======== Source material ========

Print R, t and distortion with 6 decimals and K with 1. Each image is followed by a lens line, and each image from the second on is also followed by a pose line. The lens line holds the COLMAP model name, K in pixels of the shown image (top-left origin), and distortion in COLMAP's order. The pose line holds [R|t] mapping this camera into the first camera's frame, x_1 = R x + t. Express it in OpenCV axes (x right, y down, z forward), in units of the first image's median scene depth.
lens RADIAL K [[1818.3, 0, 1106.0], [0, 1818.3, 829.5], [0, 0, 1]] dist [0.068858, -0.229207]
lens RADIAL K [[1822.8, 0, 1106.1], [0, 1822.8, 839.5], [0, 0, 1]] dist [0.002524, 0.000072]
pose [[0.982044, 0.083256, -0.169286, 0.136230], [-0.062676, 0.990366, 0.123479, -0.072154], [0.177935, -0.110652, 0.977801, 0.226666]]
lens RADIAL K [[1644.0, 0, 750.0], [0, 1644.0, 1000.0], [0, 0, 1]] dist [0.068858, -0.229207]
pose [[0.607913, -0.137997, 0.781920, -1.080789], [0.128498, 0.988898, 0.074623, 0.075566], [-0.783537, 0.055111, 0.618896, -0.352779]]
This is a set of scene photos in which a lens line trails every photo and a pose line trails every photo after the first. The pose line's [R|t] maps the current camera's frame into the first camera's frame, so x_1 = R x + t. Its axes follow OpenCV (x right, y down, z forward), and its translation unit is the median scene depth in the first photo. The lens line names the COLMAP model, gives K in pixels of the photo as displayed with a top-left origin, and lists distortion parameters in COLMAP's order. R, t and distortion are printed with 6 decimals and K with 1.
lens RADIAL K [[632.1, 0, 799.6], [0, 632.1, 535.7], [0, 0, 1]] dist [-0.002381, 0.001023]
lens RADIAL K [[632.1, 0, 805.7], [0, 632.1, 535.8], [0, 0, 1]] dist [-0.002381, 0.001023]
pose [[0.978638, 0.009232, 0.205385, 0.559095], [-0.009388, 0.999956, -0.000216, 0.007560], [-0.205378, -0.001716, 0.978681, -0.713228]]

========

#### How to complete this task
Repeat back the material above verbatim, including every line.

#### Solution for this exercise
Print R, t and distortion with 6 decimals and K with 1. Each image is followed by a lens line, and each image from the second on is also followed by a pose line. The lens line holds the COLMAP model name, K in pixels of the shown image (top-left origin), and distortion in COLMAP's order. The pose line holds [R|t] mapping this camera into the first camera's frame, x_1 = R x + t. Express it in OpenCV axes (x right, y down, z forward), in units of the first image's median scene depth.
lens RADIAL K [[1818.3, 0, 1106.0], [0, 1818.3, 829.5], [0, 0, 1]] dist [0.068858, -0.229207]
lens RADIAL K [[1822.8, 0, 1106.1], [0, 1822.8, 839.5], [0, 0, 1]] dist [0.002524, 0.000072]
pose [[0.982044, 0.083256, -0.169286, 0.136230], [-0.062676, 0.990366, 0.123479, -0.072154], [0.177935, -0.110652, 0.977801, 0.226666]]
lens RADIAL K [[1644.0, 0, 750.0], [0, 1644.0, 1000.0], [0, 0, 1]] dist [0.068858, -0.229207]
pose [[0.607913, -0.137997, 0.781920, -1.080789], [0.128498, 0.988898, 0.074623, 0.075566], [-0.783537, 0.055111, 0.618896, -0.352779]]
This is a set of scene photos in which a lens line trails every photo and a pose line trails every photo after the first. The pose line's [R|t] maps the current camera's frame into the first camera's frame, so x_1 = R x + t. Its axes follow OpenCV (x right, y down, z forward), and its translation unit is the median scene depth in the first photo. The lens line names the COLMAP model, gives K in pixels of the photo as displayed with a top-left origin, and lists distortion parameters in COLMAP's order. R, t and distortion are printed with 6 decimals and K with 1.
lens RADIAL K [[632.1, 0, 799.6], [0, 632.1, 535.7], [0, 0, 1]] dist [-0.002381, 0.001023]
lens RADIAL K [[632.1, 0, 805.7], [0, 632.1, 535.8], [0, 0, 1]] dist [-0.002381, 0.001023]
pose [[0.978638, 0.009232, 0.205385, 0.559095], [-0.009388, 0.999956, -0.000216, 0.007560], [-0.205378, -0.001716, 0.978681, -0.713228]]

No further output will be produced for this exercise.